━━━━━ Excerpted records ━━━━━

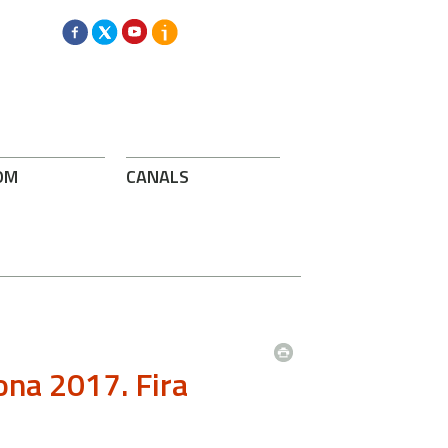
OM
CANALS
tona 2017. Fira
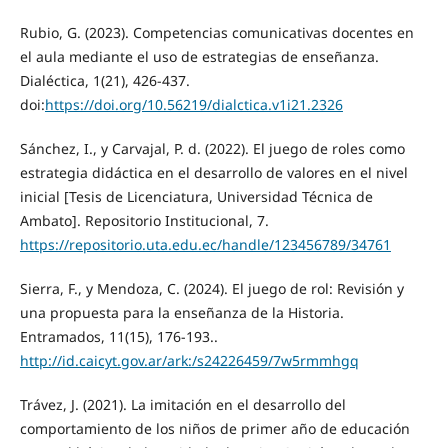
Rubio, G. (2023). Competencias comunicativas docentes en
el aula mediante el uso de estrategias de enseñanza.
Dialéctica, 1(21), 426-437.
doi:
https://doi.org/10.56219/dialctica.v1i21.2326
Sánchez, I., y Carvajal, P. d. (2022). El juego de roles como
estrategia didáctica en el desarrollo de valores en el nivel
inicial [Tesis de Licenciatura, Universidad Técnica de
Ambato]. Repositorio Institucional, 7.
https://repositorio.uta.edu.ec/handle/123456789/34761
Sierra, F., y Mendoza, C. (2024). El juego de rol: Revisión y
una propuesta para la enseñanza de la Historia.
Entramados, 11(15), 176-193..
http://id.caicyt.gov.ar/ark:/s24226459/7w5rmmhgq
Trávez, J. (2021). La imitación en el desarrollo del
comportamiento de los niños de primer año de educación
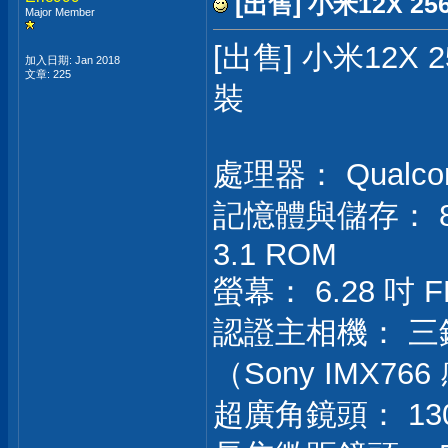
[出售] 小米12X 
Major Member
[出售] 小米12X
加入日期: Jan 2018
文章: 225
裝
處理器： Qualcom
記憶體與儲存： 8GB
3.1 ROM
螢幕： 6.28 吋 FH
認證主相機： 三
（Sony IMX76
超廣角鏡頭： 130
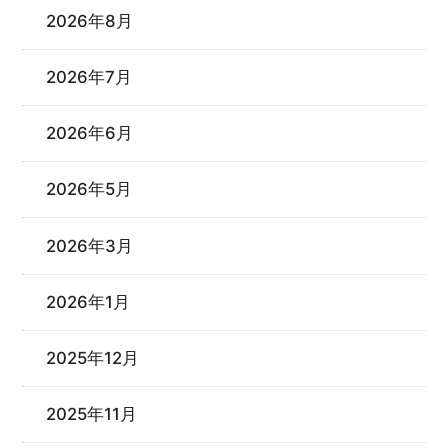
2026年8月
2026年7月
2026年6月
2026年5月
2026年3月
2026年1月
2025年12月
2025年11月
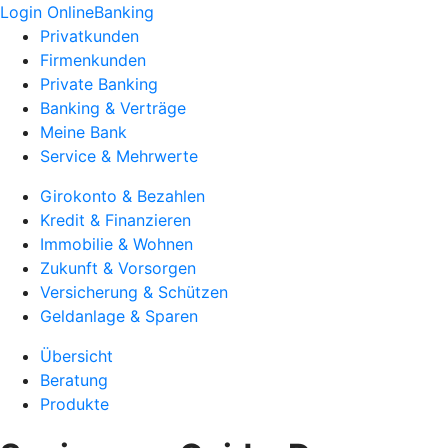
Login OnlineBanking
Privatkunden
Firmenkunden
Private Banking
Banking & Verträge
Meine Bank
Service & Mehrwerte
Girokonto & Bezahlen
Kredit & Finanzieren
Immobilie & Wohnen
Zukunft & Vorsorgen
Versicherung & Schützen
Geldanlage & Sparen
Übersicht
Beratung
Produkte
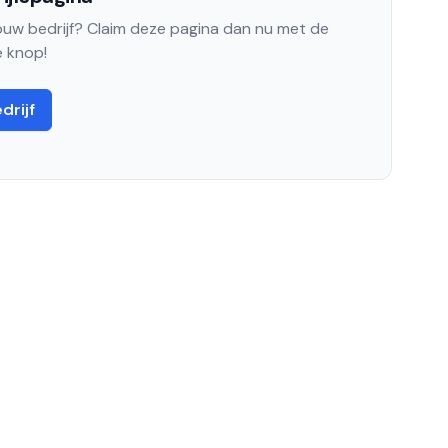
jouw bedrijf? Claim deze pagina dan nu met de
 knop!
drijf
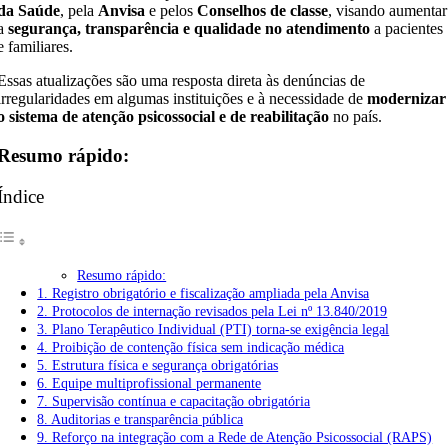
da Saúde
, pela
Anvisa
e pelos
Conselhos de classe
, visando aumentar
a
segurança, transparência e qualidade no atendimento
a pacientes
e familiares.
Essas atualizações são uma resposta direta às denúncias de
irregularidades em algumas instituições e à necessidade de
modernizar
o sistema de atenção psicossocial e de reabilitação
no país.
Resumo rápido:
Índice
Resumo rápido:
1. Registro obrigatório e fiscalização ampliada pela Anvisa
2. Protocolos de internação revisados pela Lei nº 13.840/2019
3. Plano Terapêutico Individual (PTI) torna-se exigência legal
4. Proibição de contenção física sem indicação médica
5. Estrutura física e segurança obrigatórias
6. Equipe multiprofissional permanente
7. Supervisão contínua e capacitação obrigatória
8. Auditorias e transparência pública
9. Reforço na integração com a Rede de Atenção Psicossocial (RAPS)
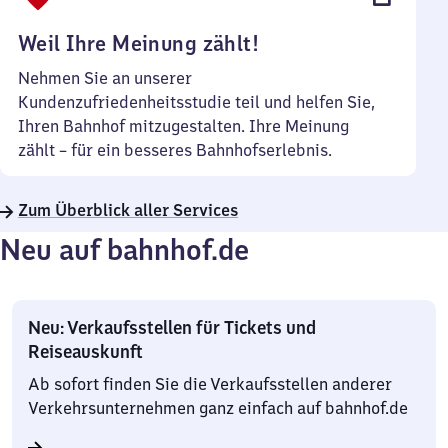
Uhr
Weil Ihre Meinung zählt!
Nehmen Sie an unserer
Kundenzufriedenheitsstudie teil und helfen Sie,
Ihren Bahnhof mitzugestalten. Ihre Meinung
zählt – für ein besseres Bahnhofserlebnis.
Zum Überblick aller Services
Neu auf bahnhof.de
Neu: Verkaufsstellen für Tickets und
Reiseauskunft
Ab sofort finden Sie die Verkaufsstellen anderer
Verkehrsunternehmen ganz einfach auf bahnhof.de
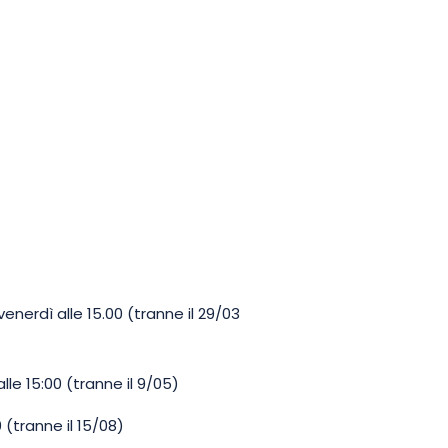
enerdì alle 15.00 (tranne il 29/03
le 15:00 (tranne il 9/05)
0 (tranne il 15/08)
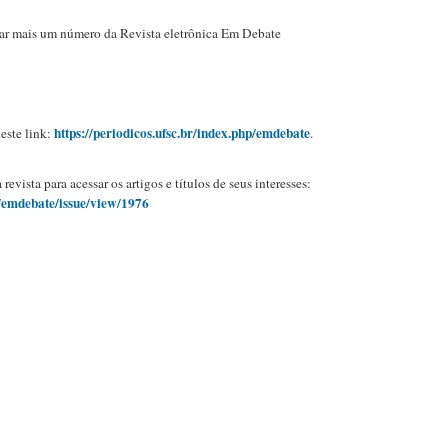
nçar mais um número da Revista eletrônica Em Debate
https://periodicos.ufsc.br/index.php/emdebate
este link:
.
vista para acessar os artigos e títulos de seus interesses:
p/emdebate/issue/view/1976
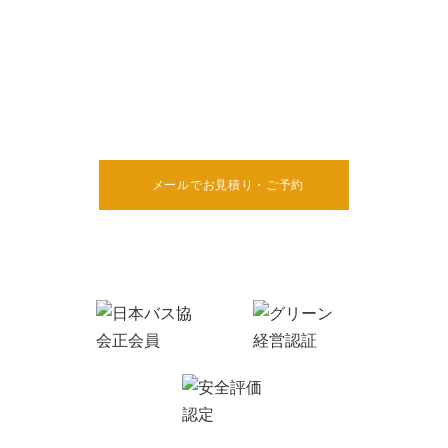
安心・安全・信頼をモットーに、
快適な旅のお手伝いをさせていただきます。
当社保有の貸切バスのご案内はもちろんの事、コース作成・ホテル・見学場
所等の
プランニングも経験豊富なスタッフが親切丁寧に対応します。
メールでお見積り・ご予約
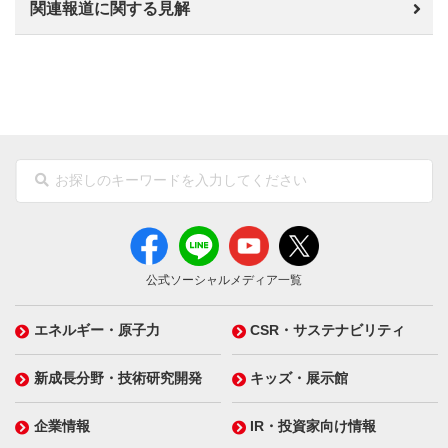
関連報道に関する見解
公式ソーシャルメディア一覧
エネルギー・原子力
CSR・サステナビリティ
新成長分野・技術研究開発
キッズ・展示館
企業情報
IR・投資家向け情報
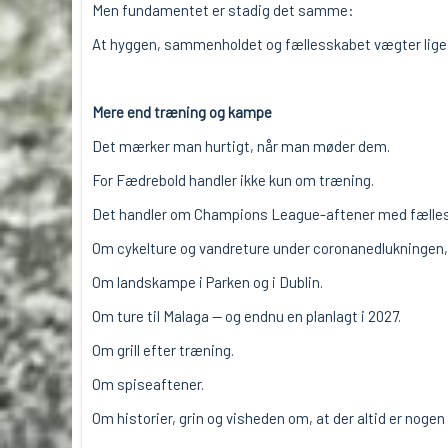
Men fundamentet er stadig det samme:
At hyggen, sammenholdet og fællesskabet vægter lige 
Mere end træning og kampe
Det mærker man hurtigt, når man møder dem.
For Fædrebold handler ikke kun om træning.
Det handler om Champions League-aftener med fælles
Om cykelture og vandreture under coronanedlukninge
Om landskampe i Parken og i Dublin.
Om ture til Malaga — og endnu en planlagt i 2027.
Om grill efter træning.
Om spiseaftener.
Om historier, grin og visheden om, at der altid er nogen a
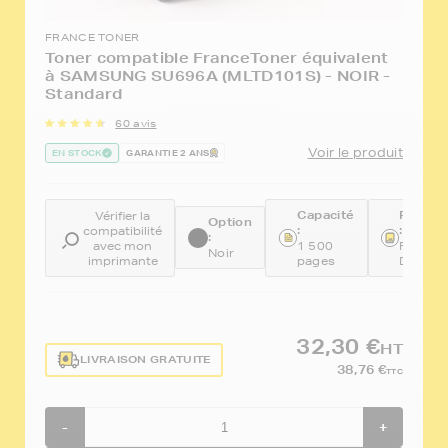
FRANCE TONER
Toner compatible FranceToner équivalent
à SAMSUNG SU696A (MLTD101S) - NOIR -
Standard
60 avis
Voir le produit
EN STOCK
GARANTIE 2 ANS
Capacité
Référe
Vérifier la
Option
:
:
compatibilité
:
avec mon
1 500
FTSMLT
Noir
imprimante
pages
D101S
32,30 €
HT
LIVRAISON GRATUITE
38,76 €
TTC
-
+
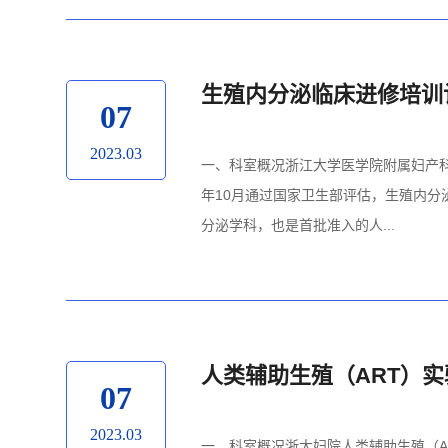
生殖内分泌临床进修培训
07
2023.03
一、科室概况浙江大学医学院附属妇产科医院
年10月通过国家卫生部评估，生殖内
分泌学科，也是首批准入的人...
人类辅助生殖（ART）
07
2023.03
一、科室概况浙大妇院人类辅助生殖（A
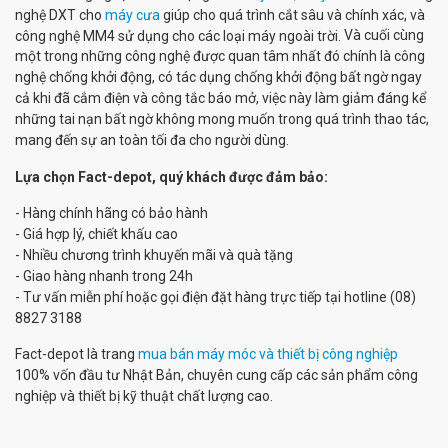
nghệ DXT cho
máy cưa
giúp cho quá trình cắt sâu và chính xác, và
Và cuối cùng
công nghệ MM4 sử dụng cho các loại máy ngoài trời.
một trong những công nghệ được quan tâm nhất đó chính là công
nghệ chống khởi động, có tác dụng chống khởi động bất ngờ ngay
cả khi đã cắm điện và công tắc báo mở, việc này làm giảm đáng kể
những tai nạn bất ngờ không mong muốn trong quá trình thao tác,
mang đến sự an toàn tối đa cho người dùng.
Lựa chọn Fact-depot, quý khách được đảm bảo:
- Hàng chính hãng có bảo hành
- Giá hợp lý, chiết khấu cao
- Nhiều chương trình khuyến mãi và quà tặng
- Giao hàng nhanh trong 24h
- Tư vấn miễn phí hoặc gọi điện đặt hàng trực tiếp tại hotline (08)
8827 3188
Fact-depot là trang
mua bán máy móc và thiết bị công nghiệp
100% vốn đầu tư Nhật Bản, chuyên cung cấp các sản phẩm công
nghiệp và thiết bị kỹ thuật chất lượng cao.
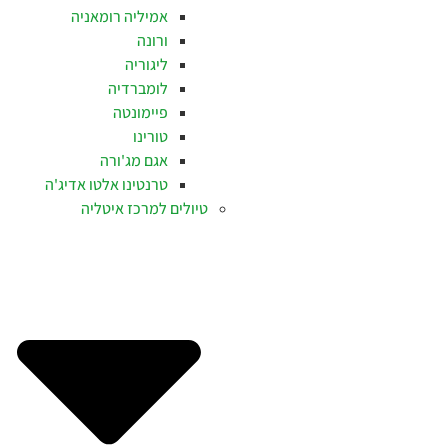
אמיליה רומאניה
ורונה
ליגוריה
לומברדיה
פיימונטה
טורינו
אגם מג'ורה
טרנטינו אלטו אדיג'ה
טיולים למרכז איטליה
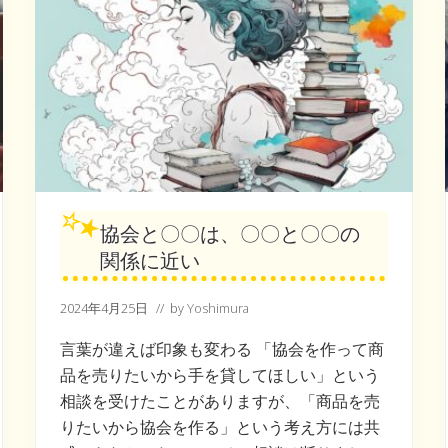
協会と〇〇は、〇〇と〇〇の
関係に近い
2024年4月25日
// by
Yoshimura
言葉が違えば印象も変わる 「協会を作って商
品を売りたいから手を貸してほしい」という
相談を受けたことがありますが、「商品を売
りたいから協会を作る」という考え方には共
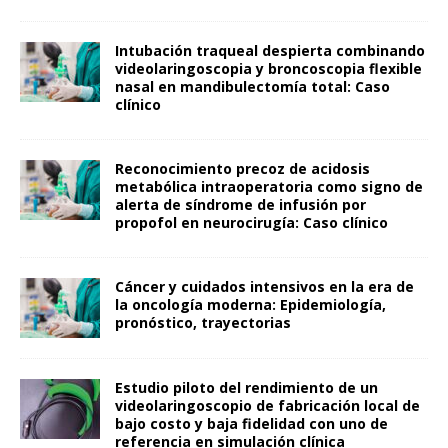
Intubación traqueal despierta combinando
videolaringoscopia y broncoscopia flexible
nasal en mandibulectomía total: Caso
clínico
Reconocimiento precoz de acidosis
metabólica intraoperatoria como signo de
alerta de síndrome de infusión por
propofol en neurocirugía: Caso clínico
Cáncer y cuidados intensivos en la era de
la oncología moderna: Epidemiología,
pronóstico, trayectorias
Estudio piloto del rendimiento de un
videolaringoscopio de fabricación local de
bajo costo y baja fidelidad con uno de
referencia en simulación clínica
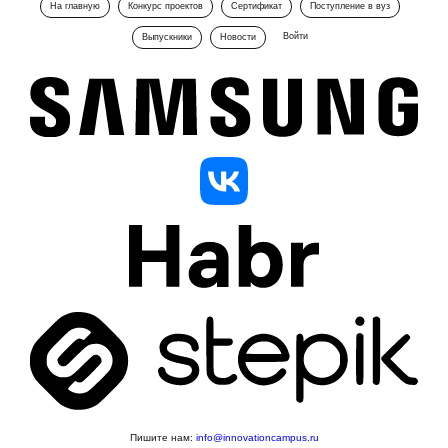
На главную
Конкурс проектов
Сертификат
Поступление в вуз
Войти
Выпускники
Новости
Пишите нам:
info@innovationcampus.ru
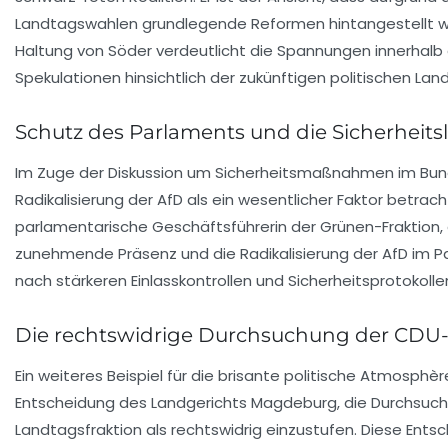
Landtagswahlen grundlegende Reformen hintangestellt we
Haltung von Söder verdeutlicht die Spannungen innerhalb d
Spekulationen hinsichtlich der zukünftigen politischen La
Schutz des Parlaments und die Sicherheits
Im Zuge der Diskussion um Sicherheitsmaßnahmen im Bund
Radikalisierung der
AfD
als ein wesentlicher Faktor betrach
parlamentarische Geschäftsführerin der Grünen-Fraktion, 
zunehmende Präsenz und die Radikalisierung der AfD im P
nach stärkeren Einlasskontrollen und Sicherheitsprotokolle
Die rechtswidrige Durchsuchung der CDU-
Ein weiteres Beispiel für die brisante politische Atmosphèr
Entscheidung des Landgerichts Magdeburg, die Durchsuc
Landtagsfraktion
als rechtswidrig einzustufen. Diese Entsc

━━━━━

Each line between the one holding "Versicherung & Schützen" and the one holding "2. Protocolos de", inclusive, should be copied exactly as it appears above, and pictures should be omitted.

- [Reply to the exercise]
Versicherung & Schützen
Geldanlage & Sparen
Übersicht
Beratung
Produkte
jouw bedrijf? Claim deze pagina dan nu met de
 knop!
drijf
da Saúde
, pela
Anvisa
e pelos
Conselhos de classe
, visando aumentar
a
segurança, transparência e qualidade no atendimento
a pacientes
e familiares.
Essas atualizações são uma resposta direta às denúncias de
irregularidades em algumas instituições e à necessidade de
modernizar
o sistema de atenção psicossocial e de reabilitação
no país.
Resumo rápido:
Índice
Resumo rápido:
1. Registro obrigatório e fiscalização ampliada pela Anvisa
2. Protocolos de internação revisados pela Lei nº 13.840/2019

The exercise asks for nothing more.